On Wednesday May 31st, 2023, at 12:55 GMT we deployed a minor version to one of our services. Shortly after at 12:56 GMT, Frontegg’s US monitoring system started sending alerts for an authentication service which was not performing as expected, and the team immediately began investigating the issue.
At 13:01 GMT we started getting alerts from Frontegg’s EU monitoring as well regarding the same service, shortly after, we started to get complaints from customers.
At 13:04 GMT, 8 min after we started getting the alerts the team concluded that it was sourced by a recent change that was deployed. As part of the change, there was a database migration for one of our primary services. However, the migration job didn't run due to an edge race condition in our CD infrastructure, causing the service to remain in a schema mismatch state.
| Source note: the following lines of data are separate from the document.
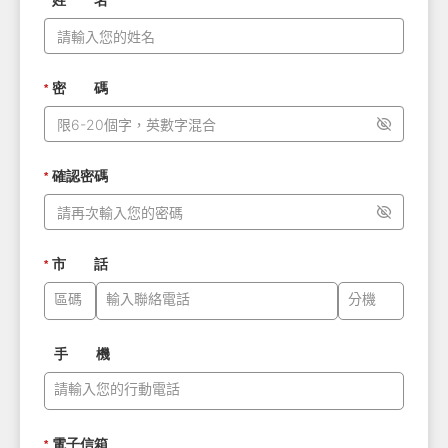
姓 名
*
密 碼
*
確認密碼
*
市 話
*
手 機
電子信箱
*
At this point we immediately started a rollback process for both EU & US regions that was completed by 13:16 GMT. Once the rollback completed, we noticed that our services are working as expected again and customers also reported that they were no longer experiencing issues.
Affect:
Most requests to customers’ custom Frontegg domains resulted in 401/404 responses or inability to authenticate.
For the EU region - between 12:59 to 13:16 GMT time.For the US region - between 12:56 to 13:14 GMT time
Following the monitoring alerts the incident response team immediately identified the potential corrupted service and started rollback procedure with the previous successful deployment.